Cantata for the Septuagesima Sunday
Bach performed this beautiful choralcantata for the first time on 28th of January 1725. The cantata is based on the Paul Gerhard church song with the same name “Ich hab in Gottes Herz und Sinn”. The choral melody is “Was mein Gott will, das g’scheh allzeit” from Claudin de Sermisy. The cantata is another great example for Bachs mastery in taking something which is already beautiful for itself (Paul Gerhard and Sermisys song) and raising it to another level. He had a very profound knowledge of the lutheran church song tradition (as maybe the best organ player of his time) and he arranged the choral in a very specific and exceptional way for this wonderful cantata (as the best composer of all times).
The score has the first choral, which actually is a concerto for 2 oboi d’amore, strings, choir and basso continuo.

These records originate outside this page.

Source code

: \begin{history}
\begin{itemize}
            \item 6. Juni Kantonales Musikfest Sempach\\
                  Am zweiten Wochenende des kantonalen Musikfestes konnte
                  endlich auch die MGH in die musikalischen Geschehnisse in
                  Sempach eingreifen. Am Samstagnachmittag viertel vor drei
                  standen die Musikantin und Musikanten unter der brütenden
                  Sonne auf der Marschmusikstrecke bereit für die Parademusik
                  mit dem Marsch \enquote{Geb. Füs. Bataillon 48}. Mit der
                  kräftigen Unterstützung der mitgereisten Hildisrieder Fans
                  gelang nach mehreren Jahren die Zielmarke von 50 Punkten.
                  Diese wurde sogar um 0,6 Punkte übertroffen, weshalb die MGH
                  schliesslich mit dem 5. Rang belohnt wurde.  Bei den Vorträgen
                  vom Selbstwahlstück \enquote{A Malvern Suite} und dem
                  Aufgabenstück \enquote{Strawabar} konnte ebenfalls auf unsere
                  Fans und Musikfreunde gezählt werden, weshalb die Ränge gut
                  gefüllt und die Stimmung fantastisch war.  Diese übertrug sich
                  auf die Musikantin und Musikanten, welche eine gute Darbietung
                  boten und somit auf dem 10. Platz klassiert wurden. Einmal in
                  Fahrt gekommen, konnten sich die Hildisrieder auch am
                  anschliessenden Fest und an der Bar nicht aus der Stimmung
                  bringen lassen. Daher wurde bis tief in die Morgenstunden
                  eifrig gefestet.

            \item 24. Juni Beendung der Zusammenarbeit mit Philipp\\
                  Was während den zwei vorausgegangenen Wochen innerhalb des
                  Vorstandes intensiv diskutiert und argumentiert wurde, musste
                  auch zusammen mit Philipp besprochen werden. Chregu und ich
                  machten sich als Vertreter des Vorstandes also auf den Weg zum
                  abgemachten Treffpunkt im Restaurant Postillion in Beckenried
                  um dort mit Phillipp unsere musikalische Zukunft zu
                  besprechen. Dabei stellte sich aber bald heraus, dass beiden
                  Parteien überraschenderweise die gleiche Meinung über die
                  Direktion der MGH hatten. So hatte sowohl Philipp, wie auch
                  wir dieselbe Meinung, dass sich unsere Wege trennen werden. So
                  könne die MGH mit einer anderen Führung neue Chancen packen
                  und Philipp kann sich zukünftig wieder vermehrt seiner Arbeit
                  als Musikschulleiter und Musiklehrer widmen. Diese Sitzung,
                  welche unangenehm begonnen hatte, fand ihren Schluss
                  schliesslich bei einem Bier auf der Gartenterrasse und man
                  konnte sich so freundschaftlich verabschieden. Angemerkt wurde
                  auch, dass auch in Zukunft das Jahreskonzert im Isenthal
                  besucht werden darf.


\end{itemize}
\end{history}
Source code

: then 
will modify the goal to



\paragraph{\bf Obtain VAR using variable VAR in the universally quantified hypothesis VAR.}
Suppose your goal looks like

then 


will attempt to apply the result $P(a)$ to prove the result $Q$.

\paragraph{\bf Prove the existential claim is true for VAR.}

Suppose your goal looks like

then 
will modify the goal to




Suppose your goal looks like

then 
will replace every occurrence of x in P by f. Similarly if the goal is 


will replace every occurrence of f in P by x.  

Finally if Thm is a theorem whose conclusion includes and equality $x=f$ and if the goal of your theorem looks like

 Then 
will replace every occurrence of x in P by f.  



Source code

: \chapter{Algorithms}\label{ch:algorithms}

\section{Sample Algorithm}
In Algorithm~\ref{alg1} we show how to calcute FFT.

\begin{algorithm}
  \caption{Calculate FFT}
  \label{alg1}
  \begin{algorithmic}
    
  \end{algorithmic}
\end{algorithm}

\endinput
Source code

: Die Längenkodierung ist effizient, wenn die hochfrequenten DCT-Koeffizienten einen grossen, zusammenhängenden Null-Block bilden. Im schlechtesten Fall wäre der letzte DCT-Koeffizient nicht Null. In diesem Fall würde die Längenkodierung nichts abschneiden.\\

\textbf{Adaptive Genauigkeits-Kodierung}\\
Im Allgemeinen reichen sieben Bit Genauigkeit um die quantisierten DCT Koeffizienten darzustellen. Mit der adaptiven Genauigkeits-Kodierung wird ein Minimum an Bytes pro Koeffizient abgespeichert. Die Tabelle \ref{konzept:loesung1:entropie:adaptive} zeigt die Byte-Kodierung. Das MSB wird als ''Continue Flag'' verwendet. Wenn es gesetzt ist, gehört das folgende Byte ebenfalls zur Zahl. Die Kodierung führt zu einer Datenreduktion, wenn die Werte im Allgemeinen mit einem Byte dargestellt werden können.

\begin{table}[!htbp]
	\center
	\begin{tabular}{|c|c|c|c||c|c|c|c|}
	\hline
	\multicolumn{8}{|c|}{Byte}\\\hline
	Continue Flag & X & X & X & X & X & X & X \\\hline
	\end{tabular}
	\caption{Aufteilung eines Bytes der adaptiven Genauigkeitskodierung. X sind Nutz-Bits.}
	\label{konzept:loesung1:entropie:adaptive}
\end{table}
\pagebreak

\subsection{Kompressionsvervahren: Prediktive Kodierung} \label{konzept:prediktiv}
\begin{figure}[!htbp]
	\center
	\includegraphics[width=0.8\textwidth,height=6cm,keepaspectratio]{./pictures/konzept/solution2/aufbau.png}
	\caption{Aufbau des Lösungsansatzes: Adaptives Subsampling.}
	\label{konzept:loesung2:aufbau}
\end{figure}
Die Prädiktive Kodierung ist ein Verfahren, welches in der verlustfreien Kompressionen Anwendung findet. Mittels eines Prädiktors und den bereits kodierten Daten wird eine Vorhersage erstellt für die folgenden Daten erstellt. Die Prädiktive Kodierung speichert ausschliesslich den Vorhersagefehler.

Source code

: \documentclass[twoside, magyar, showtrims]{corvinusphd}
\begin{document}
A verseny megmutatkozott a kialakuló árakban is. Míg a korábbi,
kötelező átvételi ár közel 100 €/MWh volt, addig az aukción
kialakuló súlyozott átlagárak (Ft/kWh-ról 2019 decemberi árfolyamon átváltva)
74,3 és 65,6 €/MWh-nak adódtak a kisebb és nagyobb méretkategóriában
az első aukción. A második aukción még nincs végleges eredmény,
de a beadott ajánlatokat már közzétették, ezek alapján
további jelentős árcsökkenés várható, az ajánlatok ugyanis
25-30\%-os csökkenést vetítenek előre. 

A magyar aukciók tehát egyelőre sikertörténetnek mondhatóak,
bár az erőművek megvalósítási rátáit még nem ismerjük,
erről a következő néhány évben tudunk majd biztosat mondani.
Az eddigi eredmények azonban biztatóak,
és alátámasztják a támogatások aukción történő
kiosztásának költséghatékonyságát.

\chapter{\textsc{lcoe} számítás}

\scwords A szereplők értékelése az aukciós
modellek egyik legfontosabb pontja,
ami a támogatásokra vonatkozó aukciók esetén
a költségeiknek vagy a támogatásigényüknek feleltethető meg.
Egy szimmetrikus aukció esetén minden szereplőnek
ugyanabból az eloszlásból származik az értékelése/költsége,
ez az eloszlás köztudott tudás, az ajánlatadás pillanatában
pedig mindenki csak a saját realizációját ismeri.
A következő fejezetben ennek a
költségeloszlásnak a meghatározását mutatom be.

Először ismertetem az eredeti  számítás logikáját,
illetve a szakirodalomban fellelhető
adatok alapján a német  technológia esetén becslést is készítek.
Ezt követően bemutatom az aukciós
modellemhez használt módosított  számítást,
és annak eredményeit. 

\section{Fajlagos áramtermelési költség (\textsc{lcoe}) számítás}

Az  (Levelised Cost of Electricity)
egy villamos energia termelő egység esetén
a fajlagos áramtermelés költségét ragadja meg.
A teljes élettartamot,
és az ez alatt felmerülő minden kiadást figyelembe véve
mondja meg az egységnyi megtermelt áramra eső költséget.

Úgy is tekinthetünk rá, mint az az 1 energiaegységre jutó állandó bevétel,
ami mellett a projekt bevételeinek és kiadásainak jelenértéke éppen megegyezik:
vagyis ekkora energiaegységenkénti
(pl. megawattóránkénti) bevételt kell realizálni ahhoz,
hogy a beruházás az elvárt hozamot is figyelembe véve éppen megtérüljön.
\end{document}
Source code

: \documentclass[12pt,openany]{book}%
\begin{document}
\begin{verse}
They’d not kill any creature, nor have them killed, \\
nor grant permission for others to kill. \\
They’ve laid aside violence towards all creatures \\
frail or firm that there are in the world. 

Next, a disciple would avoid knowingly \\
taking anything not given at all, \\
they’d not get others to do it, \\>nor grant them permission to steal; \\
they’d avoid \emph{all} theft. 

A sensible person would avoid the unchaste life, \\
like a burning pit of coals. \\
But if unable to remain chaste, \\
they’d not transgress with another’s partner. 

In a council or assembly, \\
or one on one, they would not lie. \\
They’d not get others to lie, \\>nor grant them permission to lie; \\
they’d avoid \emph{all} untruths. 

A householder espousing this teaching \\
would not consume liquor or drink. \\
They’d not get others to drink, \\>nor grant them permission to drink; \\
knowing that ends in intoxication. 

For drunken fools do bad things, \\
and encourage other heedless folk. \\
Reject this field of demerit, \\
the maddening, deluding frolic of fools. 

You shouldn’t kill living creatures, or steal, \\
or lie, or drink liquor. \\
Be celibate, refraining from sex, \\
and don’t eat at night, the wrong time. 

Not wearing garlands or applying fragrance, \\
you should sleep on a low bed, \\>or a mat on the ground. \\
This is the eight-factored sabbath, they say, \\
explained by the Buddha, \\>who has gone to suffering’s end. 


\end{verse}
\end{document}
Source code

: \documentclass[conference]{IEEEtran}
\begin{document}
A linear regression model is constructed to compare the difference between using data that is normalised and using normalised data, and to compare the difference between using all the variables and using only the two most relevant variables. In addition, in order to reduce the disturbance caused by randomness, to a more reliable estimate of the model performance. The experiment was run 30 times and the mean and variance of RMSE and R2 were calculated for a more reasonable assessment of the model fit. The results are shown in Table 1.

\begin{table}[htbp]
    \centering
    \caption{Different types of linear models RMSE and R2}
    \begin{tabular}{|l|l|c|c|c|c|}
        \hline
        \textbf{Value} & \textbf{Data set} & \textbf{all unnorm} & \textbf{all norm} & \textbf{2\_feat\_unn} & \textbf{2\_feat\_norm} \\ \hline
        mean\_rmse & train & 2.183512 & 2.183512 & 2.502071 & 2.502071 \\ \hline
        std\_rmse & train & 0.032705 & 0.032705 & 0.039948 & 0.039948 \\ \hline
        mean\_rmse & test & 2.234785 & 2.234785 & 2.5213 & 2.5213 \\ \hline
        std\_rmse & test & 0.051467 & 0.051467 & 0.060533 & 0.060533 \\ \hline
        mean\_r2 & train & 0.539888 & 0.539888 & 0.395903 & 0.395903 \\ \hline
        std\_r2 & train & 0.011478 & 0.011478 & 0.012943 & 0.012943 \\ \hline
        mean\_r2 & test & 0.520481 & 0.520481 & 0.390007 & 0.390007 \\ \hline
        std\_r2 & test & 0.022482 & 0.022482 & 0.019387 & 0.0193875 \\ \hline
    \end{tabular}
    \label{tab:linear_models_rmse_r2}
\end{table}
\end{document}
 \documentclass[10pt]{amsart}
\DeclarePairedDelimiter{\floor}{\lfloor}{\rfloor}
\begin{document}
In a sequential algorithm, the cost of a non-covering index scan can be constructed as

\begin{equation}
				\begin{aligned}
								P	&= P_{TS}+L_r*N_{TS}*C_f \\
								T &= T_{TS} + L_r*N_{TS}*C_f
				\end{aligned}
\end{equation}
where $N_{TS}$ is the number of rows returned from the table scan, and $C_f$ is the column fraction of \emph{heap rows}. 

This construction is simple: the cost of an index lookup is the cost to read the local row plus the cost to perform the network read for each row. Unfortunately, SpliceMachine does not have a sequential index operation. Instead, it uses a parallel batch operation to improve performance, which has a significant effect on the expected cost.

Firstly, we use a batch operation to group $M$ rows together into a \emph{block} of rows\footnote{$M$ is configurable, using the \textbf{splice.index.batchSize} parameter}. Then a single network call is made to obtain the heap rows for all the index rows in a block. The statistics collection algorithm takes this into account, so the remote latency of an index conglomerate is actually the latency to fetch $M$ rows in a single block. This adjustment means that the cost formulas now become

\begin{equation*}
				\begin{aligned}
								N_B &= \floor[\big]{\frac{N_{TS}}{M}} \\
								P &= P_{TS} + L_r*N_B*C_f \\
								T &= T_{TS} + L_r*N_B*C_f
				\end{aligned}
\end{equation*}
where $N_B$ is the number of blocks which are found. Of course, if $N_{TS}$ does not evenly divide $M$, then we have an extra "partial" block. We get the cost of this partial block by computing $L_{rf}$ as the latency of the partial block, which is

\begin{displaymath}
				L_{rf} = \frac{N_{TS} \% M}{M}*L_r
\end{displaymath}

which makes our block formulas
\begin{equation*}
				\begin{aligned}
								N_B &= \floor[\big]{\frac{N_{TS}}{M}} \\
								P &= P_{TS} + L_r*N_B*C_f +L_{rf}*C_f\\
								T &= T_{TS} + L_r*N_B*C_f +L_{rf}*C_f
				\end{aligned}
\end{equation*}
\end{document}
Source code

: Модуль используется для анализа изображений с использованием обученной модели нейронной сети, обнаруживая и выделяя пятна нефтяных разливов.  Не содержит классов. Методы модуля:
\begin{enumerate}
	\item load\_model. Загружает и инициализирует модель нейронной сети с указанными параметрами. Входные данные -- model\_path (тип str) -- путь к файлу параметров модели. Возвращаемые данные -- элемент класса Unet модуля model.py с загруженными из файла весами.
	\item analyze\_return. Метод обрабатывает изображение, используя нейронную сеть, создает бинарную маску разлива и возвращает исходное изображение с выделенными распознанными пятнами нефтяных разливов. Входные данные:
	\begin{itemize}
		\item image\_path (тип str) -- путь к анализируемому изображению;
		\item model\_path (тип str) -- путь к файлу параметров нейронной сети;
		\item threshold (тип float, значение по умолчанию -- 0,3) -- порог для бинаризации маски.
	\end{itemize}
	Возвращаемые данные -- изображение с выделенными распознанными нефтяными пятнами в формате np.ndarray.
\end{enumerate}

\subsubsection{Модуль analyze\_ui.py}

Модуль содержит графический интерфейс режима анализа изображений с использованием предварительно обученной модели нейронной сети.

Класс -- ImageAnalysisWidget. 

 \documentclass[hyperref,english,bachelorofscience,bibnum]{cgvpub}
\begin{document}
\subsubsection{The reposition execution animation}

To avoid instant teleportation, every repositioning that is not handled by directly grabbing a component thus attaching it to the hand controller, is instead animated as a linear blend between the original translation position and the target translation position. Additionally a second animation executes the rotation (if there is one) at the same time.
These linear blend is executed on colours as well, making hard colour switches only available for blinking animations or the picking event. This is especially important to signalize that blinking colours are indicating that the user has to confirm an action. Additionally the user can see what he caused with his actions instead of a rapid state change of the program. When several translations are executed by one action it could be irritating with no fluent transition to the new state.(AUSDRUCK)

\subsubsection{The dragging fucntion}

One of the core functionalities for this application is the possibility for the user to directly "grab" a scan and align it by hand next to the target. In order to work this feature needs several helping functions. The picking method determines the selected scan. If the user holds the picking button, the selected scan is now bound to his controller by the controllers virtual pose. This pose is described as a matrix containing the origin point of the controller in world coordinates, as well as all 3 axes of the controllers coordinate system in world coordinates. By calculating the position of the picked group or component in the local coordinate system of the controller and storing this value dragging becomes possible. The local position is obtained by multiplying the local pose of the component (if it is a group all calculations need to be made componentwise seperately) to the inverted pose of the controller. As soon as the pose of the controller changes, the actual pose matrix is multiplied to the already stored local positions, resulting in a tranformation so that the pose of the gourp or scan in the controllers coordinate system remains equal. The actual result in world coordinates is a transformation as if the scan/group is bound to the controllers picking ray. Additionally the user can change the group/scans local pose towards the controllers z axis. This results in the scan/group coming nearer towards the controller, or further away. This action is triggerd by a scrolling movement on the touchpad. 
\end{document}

Then there is the 4th movement, another choral using the 5th verse of Paul Gerhards song. It is an aria for alto, two oboi d’amore and basso continuo:
Zudem ist Weisheit und Verstand
Bei ihm ohn alle Maßen,
Zeit, Ort und Stund ist ihm bekannt,
Zu tun und auch zu lassen.
Er weiß, wenn Freud,
er weiß, wenn Leid
Uns, seinen Kindern, diene,
Und was er tut,
ist alles gut,
Ob’s noch so traurig schiene.
The next movement in the scores is the 8th movement of the cantata, a delicate and very intimate aria for soprano, oboe d’amore obligato, strings and basso continuo. Soprano and oboe d’amore perform in a dialogue, the strings accompany them with pizzicato. The cantata closes with the last verse of Gerhards song, a plain four-part choral.
The score is based on Bachs autograph (mostly from the parts).